Rollup data primarily consists of checkpoint hash commitments and auxiliary metadata. Each valid KRC-20 transaction deterministically produces an independent, transaction-level checkpoint commitment. This commitment is composed of (i) the previous checkpoint, (ii) the OP header (used to anchor the OP’s Layer-1 reference data), and (iii) the KRC-20 state commitment, thereby forming a verifiable, tamper-evident chained provenance structure.
The KRC-20 Rollup protocol distributes rewards to miners who correctly submit checkpoints and satisfy the eligibility criteria. The reward schedule is computed automatically by the KRC-20 protocol and is disbursed in bridged native KAS tokens. The reward pool is funded by fees generated from KRC-20 OPs. This mechanism both sustains miner participation and further strengthens the decentralization of the Rollup process.
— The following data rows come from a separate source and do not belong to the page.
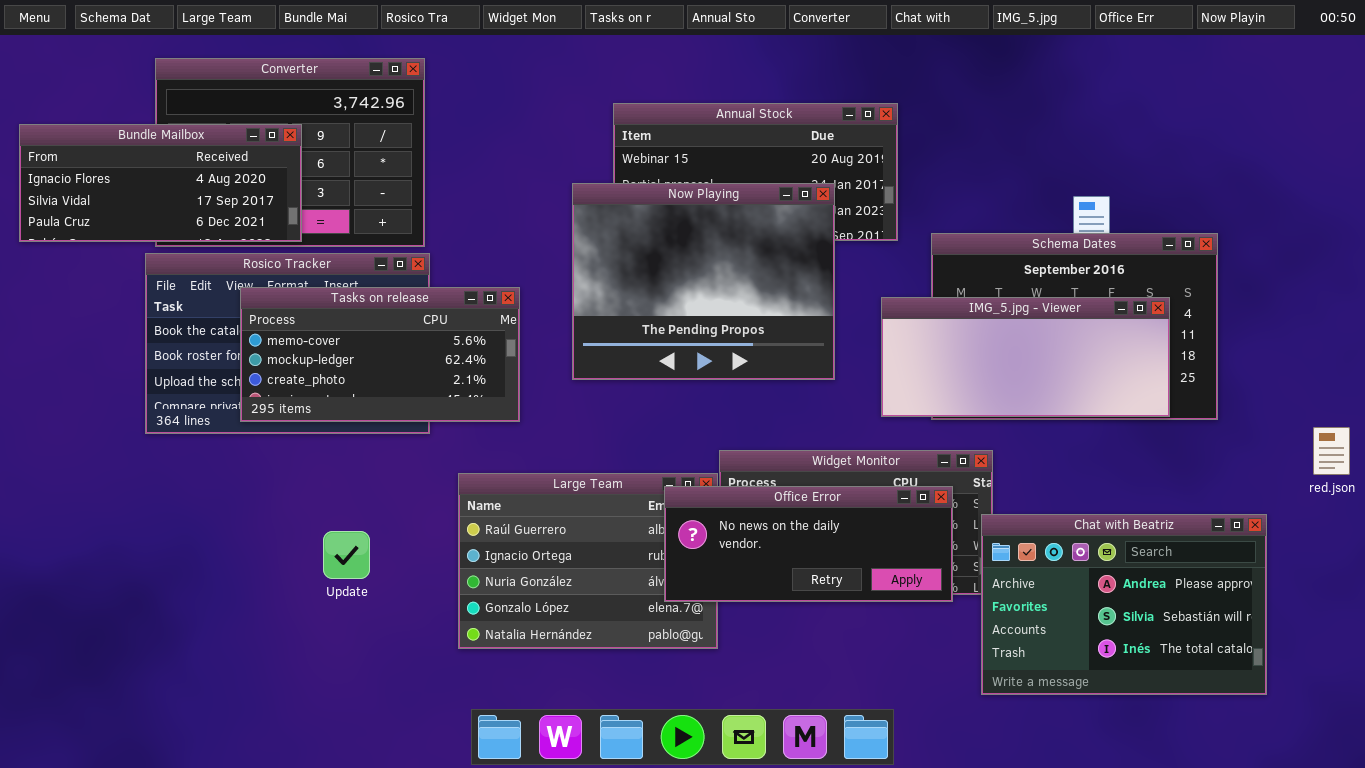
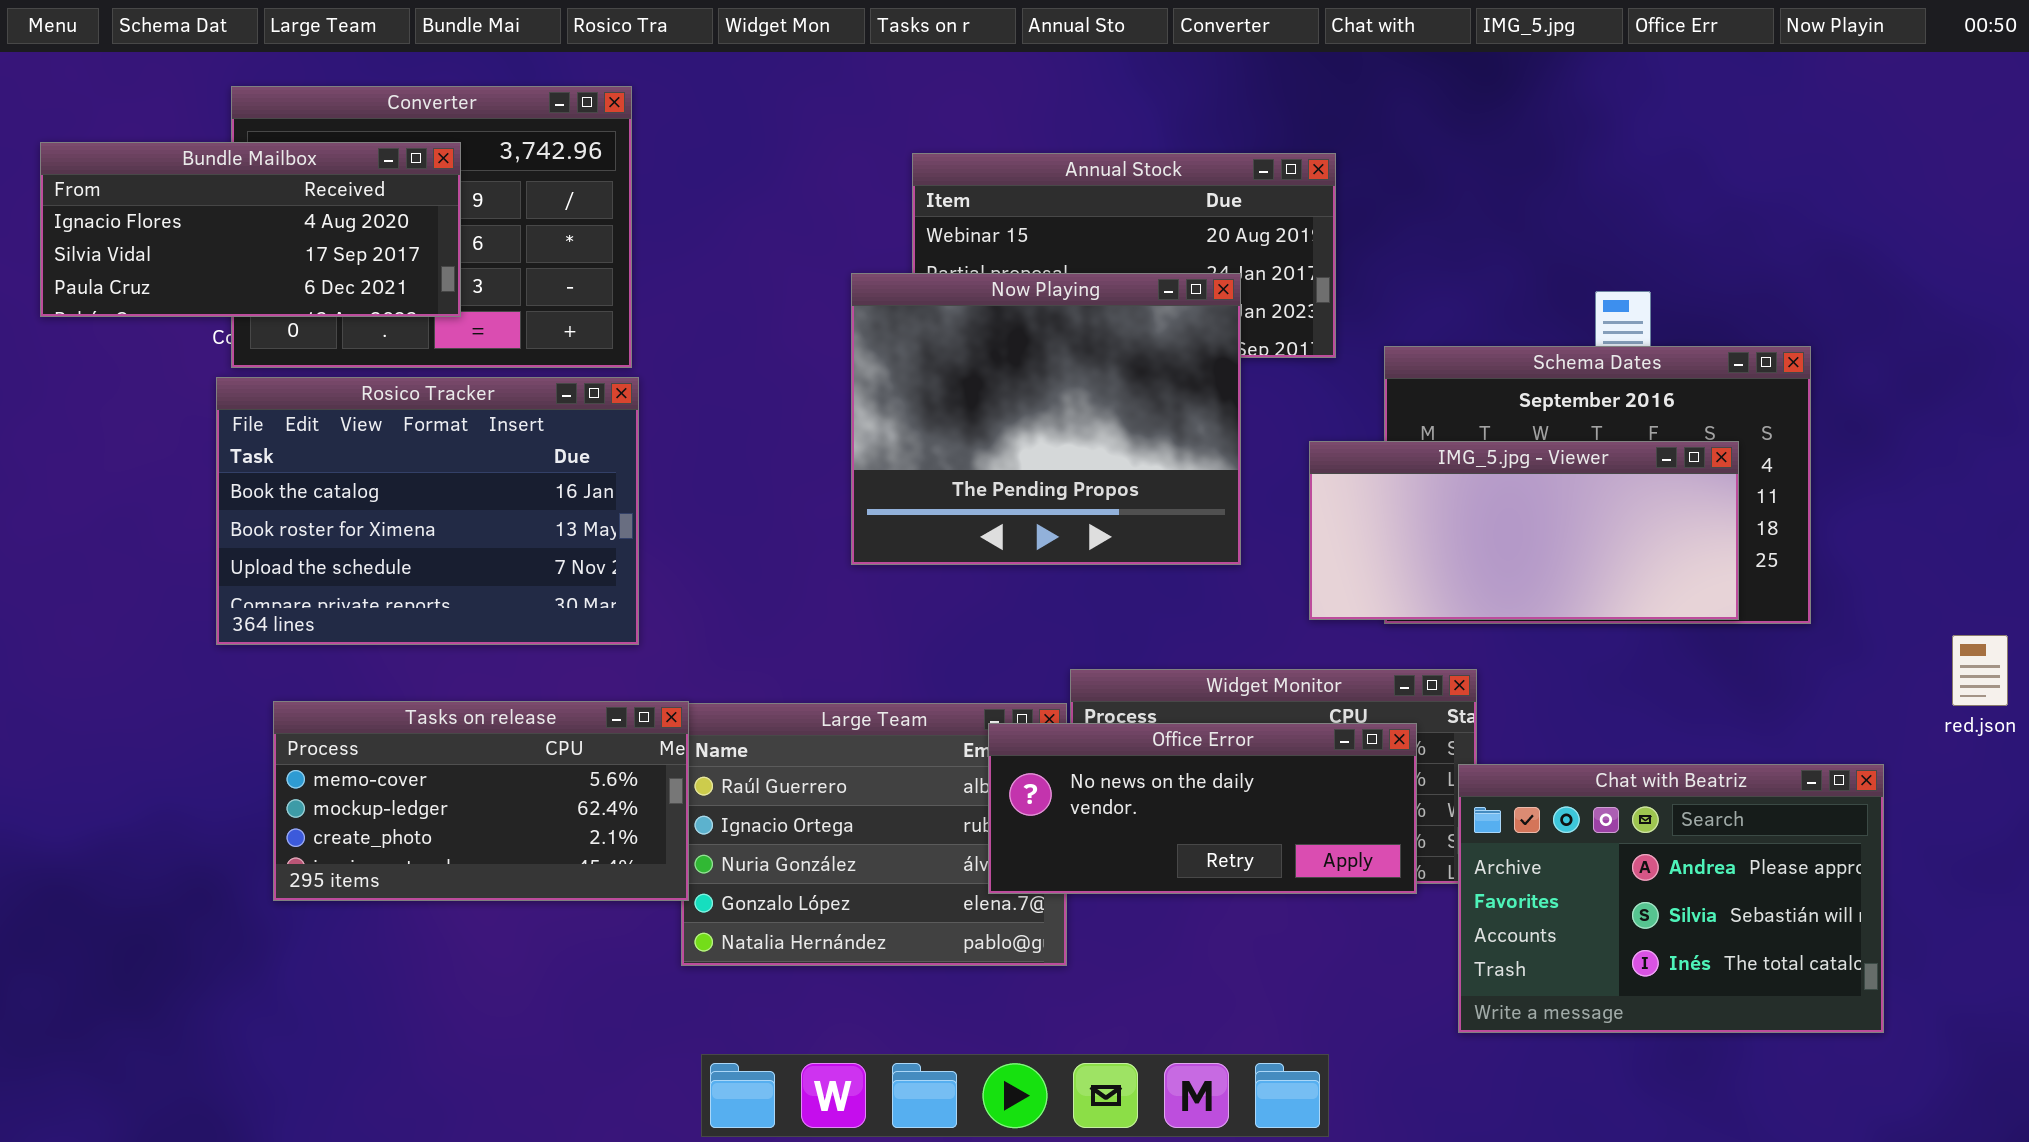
Bundle Mailbox: [19,124,302,242] -> [40,142,461,317], moved
Tasks on release: [240,287,520,422] -> [273,701,689,901], moved

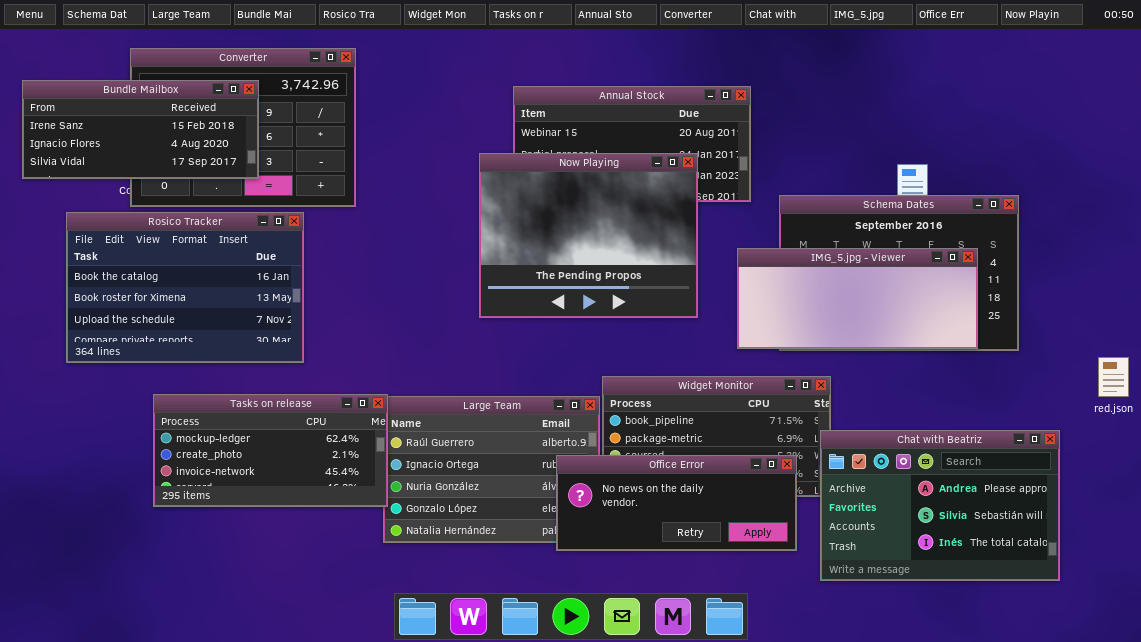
Bundle Mailbox: [40,142,461,317] -> [22,80,259,179], scrolled up 1 row
Rosico Tracker: [216,377,639,645] -> [66,212,304,363], moved
Tasks on release: [273,701,689,901] -> [153,394,388,507], scrolled down 1 row
Office Error: [988,723,1417,894] -> [556,455,797,551], moved

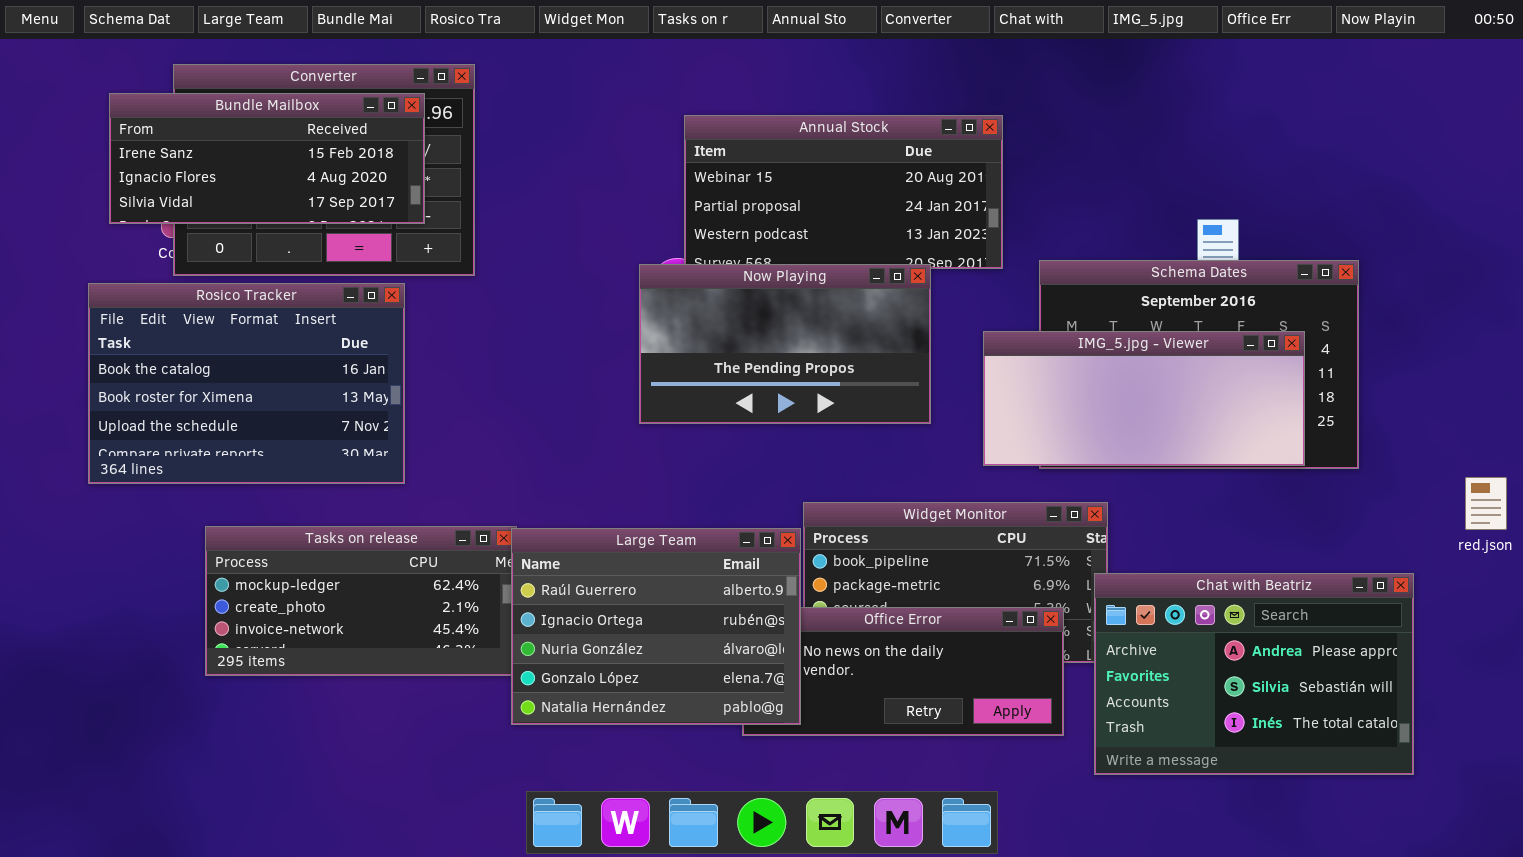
Bundle Mailbox: [22,80,259,179] -> [109,93,425,224], moved
Now Playing: [479,153,698,318] -> [639,264,931,424], resized
Large Team: [383,396,600,543] -> [511,528,801,725], raised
To qualify for Rollup rewards, the reward-receiving address (i.e., the coinbase output address) must stake a sufficient amount of bridged KAS on KRC-20. Addresses that fail to meet this requirement are considered ineligible and will not receive the corresponding Rollup reward share.

Real-Time Decentralization: Rollup data is submitted by miners worldwide.
Chained Commitments: Strong-consistency, transaction-granular checkpoints that are traceable, verifiable, and immutable.
KRC-20 Incentive Mechanism: Additional miner revenue coupled with bridged-KAS staking requirements.